On Daydreams and Memory

Sometimes I imagine myself sitting in a foreign country near the mountains on a brisk, sunny day, slowly watching the world go by me as I sit alone, thinking. Life swirls around me as I observe bits and pieces of conversations, interactions, and unknown people simply living their lives far away from my own. I experience a certain charm from this, seeing glimpses of daily life – small conversations between locals, young couples with nervous but encouraged smiles, walking together as they head to a local restaurant, faint music in the background… I ask myself why this image so often comes to mind. I think it’s both comforting and relatable to me – comforting in the sense that I am far away somewhere where the past bears no importance on the present. Relatable in the sense that it essentially paints a picture of how I often feel in the present, here in my home country.

This life can feel like a dream at times, something so easy yet hard to understand that you wonder what it truly means to exist at all. Despite our best analysis, so much of what we experience is unexplainable at a fundamental level. What does it mean to work? To love? To feel? To exist? As created beings, there was a time where we didn’t exist, making it all the more curious to exist now. Yet we seem to know (when we are generally healthy at least) that there is a fundamental beauty and purpose to life, though it can be easy to lose track of when times become hard.

Part of the strangeness of existence is the sort of mysterious experience which seem to defy time. The emotions evoked by great music, the way certain scents or sensations provoke distant memories and wistful nostalgia. Often these memories are simply elements of our imaginations that, though they never actually happened, stir something deep within us. These experiences are often what we would term “spiritual,” though as I have often felt, we don’t quite know how to define the word. Perhaps the “spiritual” nature to these experiences means that they are important as things which teach us something profound of the truth about ourselves. The stirring of our hearts teaches us what we truly want, what we truly desire, what we truly fear, and what we truly value at the end of the day. Even something as simple as a quiet daydream in a foreign town – what does it say about our hearts?

Another quality to the “spiritual” is that it seems to transcend time. This timelessness is part of why people often look to and act out their childhood when trying to discover the truths which operate at the foundation of their lives. Many draw the conclusion that childhood was a purer time – a conclusion which may certainly be true for many who find themselves corrupted in their later years. I think this is a hasty conclusion, however. It is not clear to me that life is an inevitably inescapable path to corruption. There is certainly a type of good news – a “gospel,” if you will – that brings mirth and joyful forgetfulness of the sorrows of our pasts.

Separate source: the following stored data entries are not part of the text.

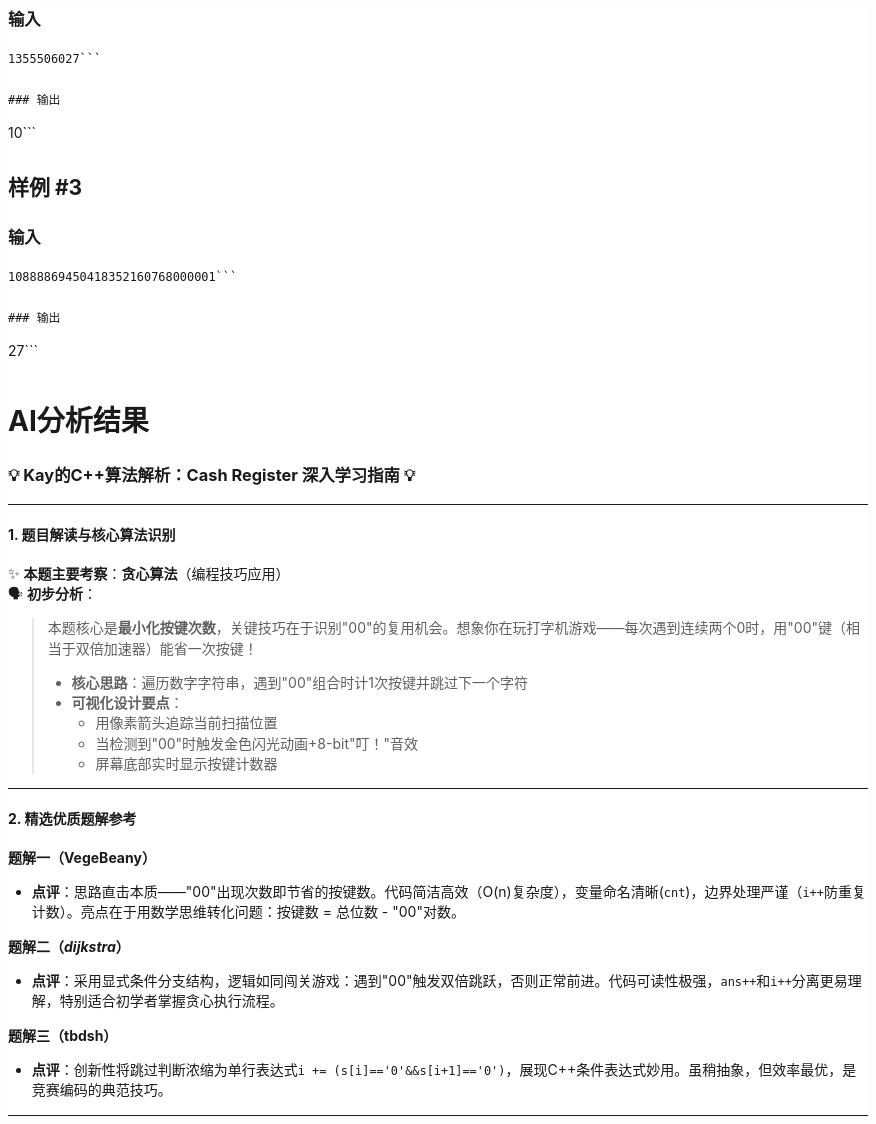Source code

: ### 输入

```
1355506027```

### 输出

```
10```

## 样例 #3

### 输入

```
10888869450418352160768000001```

### 输出

```
27```

# AI分析结果


### 💡 Kay的C++算法解析：Cash Register 深入学习指南 💡

---

#### **1. 题目解读与核心算法识别**  
✨ **本题主要考察**：**贪心算法**（编程技巧应用）  
🗣️ **初步分析**：  
> 本题核心是**最小化按键次数**，关键技巧在于识别"00"的复用机会。想象你在玩打字机游戏——每次遇到连续两个0时，用"00"键（相当于双倍加速器）能省一次按键！  
> - **核心思路**：遍历数字字符串，遇到"00"组合时计1次按键并跳过下一个字符  
> - **可视化设计要点**：  
>   - 用像素箭头追踪当前扫描位置  
>   - 当检测到"00"时触发金色闪光动画+8-bit"叮！"音效  
>   - 屏幕底部实时显示按键计数器  

---

#### **2. 精选优质题解参考**  
**题解一（VegeBeany）**  
* **点评**：思路直击本质——"00"出现次数即节省的按键数。代码简洁高效（O(n)复杂度），变量命名清晰(`cnt`)，边界处理严谨（`i++`防重复计数）。亮点在于用数学思维转化问题：按键数 = 总位数 - "00"对数。  

**题解二（_dijkstra_）**  
* **点评**：采用显式条件分支结构，逻辑如同闯关游戏：遇到"00"触发双倍跳跃，否则正常前进。代码可读性极强，`ans++`和`i++`分离更易理解，特别适合初学者掌握贪心执行流程。  

**题解三（tbdsh）**  
* **点评**：创新性将跳过判断浓缩为单行表达式`i += (s[i]=='0'&&s[i+1]=='0')`，展现C++条件表达式妙用。虽稍抽象，但效率最优，是竞赛编码的典范技巧。  

---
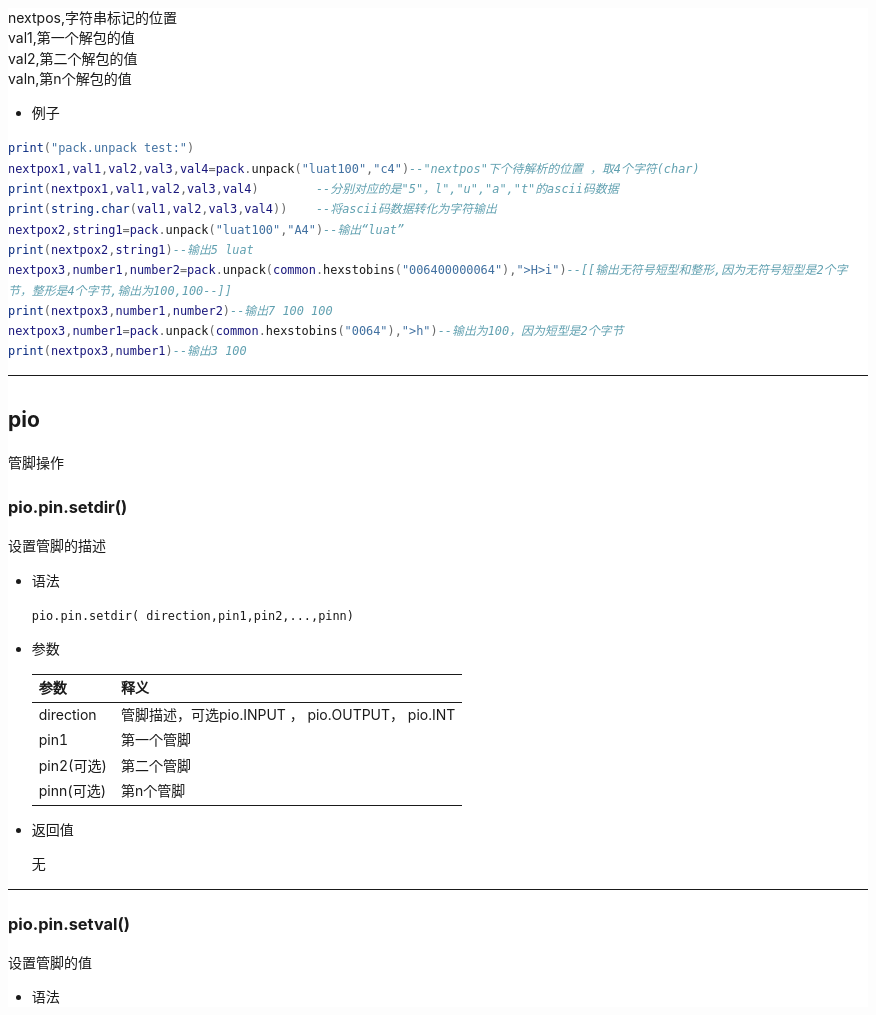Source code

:   nextpos,字符串标记的位置<br>val1,第一个解包的值<br>val2,第二个解包的值<br>valn,第n个解包的值

- 例子

```lua
print("pack.unpack test:")
nextpox1,val1,val2,val3,val4=pack.unpack("luat100","c4")--"nextpos"下个待解析的位置	，取4个字符(char)
print(nextpox1,val1,val2,val3,val4)        --分别对应的是"5"，l","u","a","t"的ascii码数据
print(string.char(val1,val2,val3,val4))    --将ascii码数据转化为字符输出
nextpox2,string1=pack.unpack("luat100","A4")--输出“luat”
print(nextpox2,string1)--输出5 luat
nextpox3,number1,number2=pack.unpack(common.hexstobins("006400000064"),">H>i")--[[输出无符号短型和整形,因为无符号短型是2个字节，整形是4个字节,输出为100,100--]]
print(nextpox3,number1,number2)--输出7 100 100
nextpox3,number1=pack.unpack(common.hexstobins("0064"),">h")--输出为100，因为短型是2个字节
print(nextpox3,number1)--输出3 100
```

------

## pio

管脚操作

### pio.pin.setdir()

设置管脚的描述

- 语法

  `pio.pin.setdir( direction,pin1,pin2,...,pinn)`

- 参数

  | 参数       | 释义                                            |
  | ---------- | ----------------------------------------------- |
  | direction  | 管脚描述，可选pio.INPUT ， pio.OUTPUT， pio.INT |
  | pin1       | 第一个管脚                                      |
  | pin2(可选) | 第二个管脚                                      |
  | pinn(可选) | 第n个管脚                                       |

- 返回值

  无

------



### pio.pin.setval()

设置管脚的值

- 语法
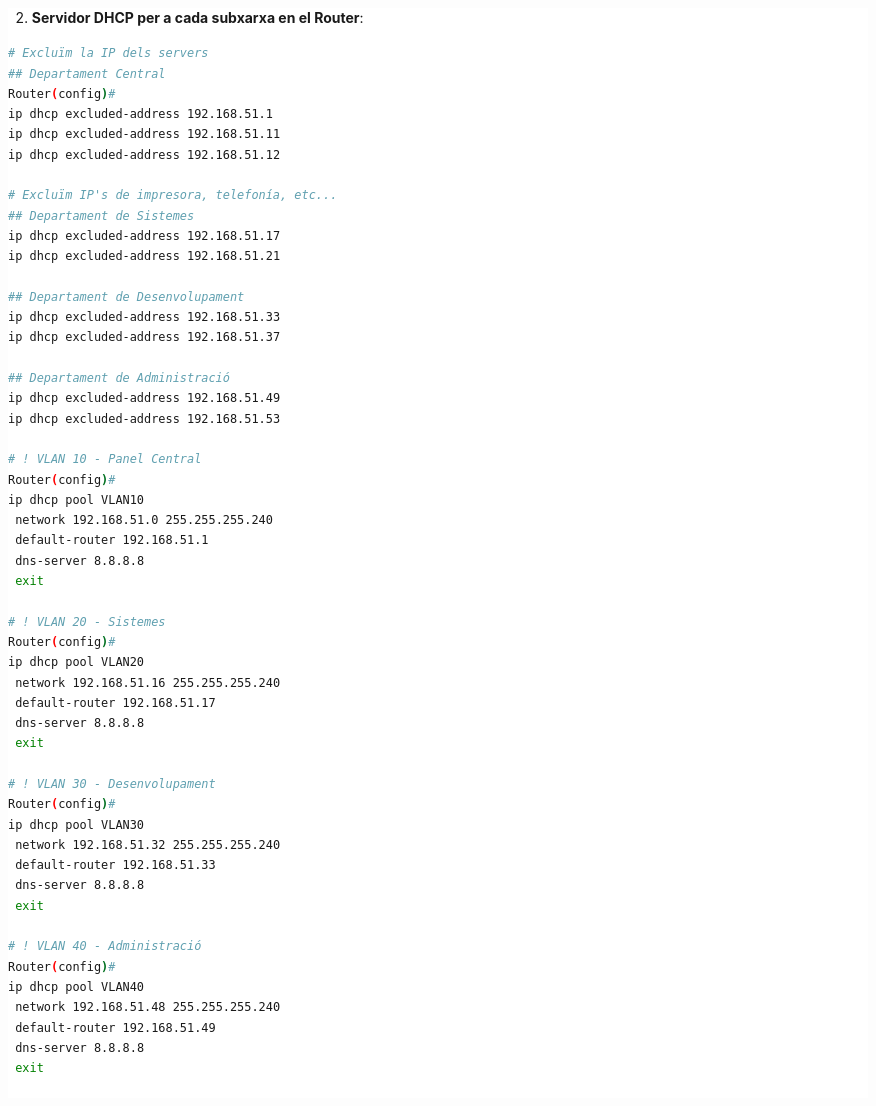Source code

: 2. **Servidor DHCP per a cada subxarxa en el Router**:
```bash
# Excluïm la IP dels servers
## Departament Central
Router(config)# 
ip dhcp excluded-address 192.168.51.1 
ip dhcp excluded-address 192.168.51.11 
ip dhcp excluded-address 192.168.51.12

# Excluïm IP's de impresora, telefonía, etc...
## Departament de Sistemes
ip dhcp excluded-address 192.168.51.17 
ip dhcp excluded-address 192.168.51.21

## Departament de Desenvolupament
ip dhcp excluded-address 192.168.51.33 
ip dhcp excluded-address 192.168.51.37

## Departament de Administració 
ip dhcp excluded-address 192.168.51.49 
ip dhcp excluded-address 192.168.51.53

# ! VLAN 10 - Panel Central
Router(config)# 
ip dhcp pool VLAN10
 network 192.168.51.0 255.255.255.240
 default-router 192.168.51.1
 dns-server 8.8.8.8
 exit

# ! VLAN 20 - Sistemes
Router(config)# 
ip dhcp pool VLAN20
 network 192.168.51.16 255.255.255.240
 default-router 192.168.51.17
 dns-server 8.8.8.8
 exit

# ! VLAN 30 - Desenvolupament
Router(config)# 
ip dhcp pool VLAN30
 network 192.168.51.32 255.255.255.240
 default-router 192.168.51.33
 dns-server 8.8.8.8
 exit

# ! VLAN 40 - Administració
Router(config)# 
ip dhcp pool VLAN40
 network 192.168.51.48 255.255.255.240
 default-router 192.168.51.49
 dns-server 8.8.8.8
 exit
 
```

Perhaps the wonder in being a kid is that everything happens to you for the first time – that first special song you hear resonates with you in a completely unique way, those first fireworks explode onto your imagination, that first beach trip opens your mind to a whole new world of exotic creatures, the soothing sound of waves, and salty tidepools teeming with life. Often, such experiences make you recall things which you’ve never experienced but seem to know and somehow understand. As you age, though you encounter fewer new experiences, a good dessert may still remind you of that first time you ever tried chocolate, and decorating the Christmas tree may stir gentle memories of sitting quietly watching the Christmas lights twinkle in the dark cold of a December night.

Is the recall of such memories a “spiritual” experience? Perhaps yes, in that there is a deep beauty to existence, and these simple but profound moments give us a glimpse of this profound beauty. As Claude Monet once said of those who pretended to understand his art: it is not necessary to understand, when it is simply necessary to love.

When we experience these simple moments of beauty, these memories and daydreams even, perhaps they are unexplainable because life is not meant to be fully understood, but rather, simply, loved.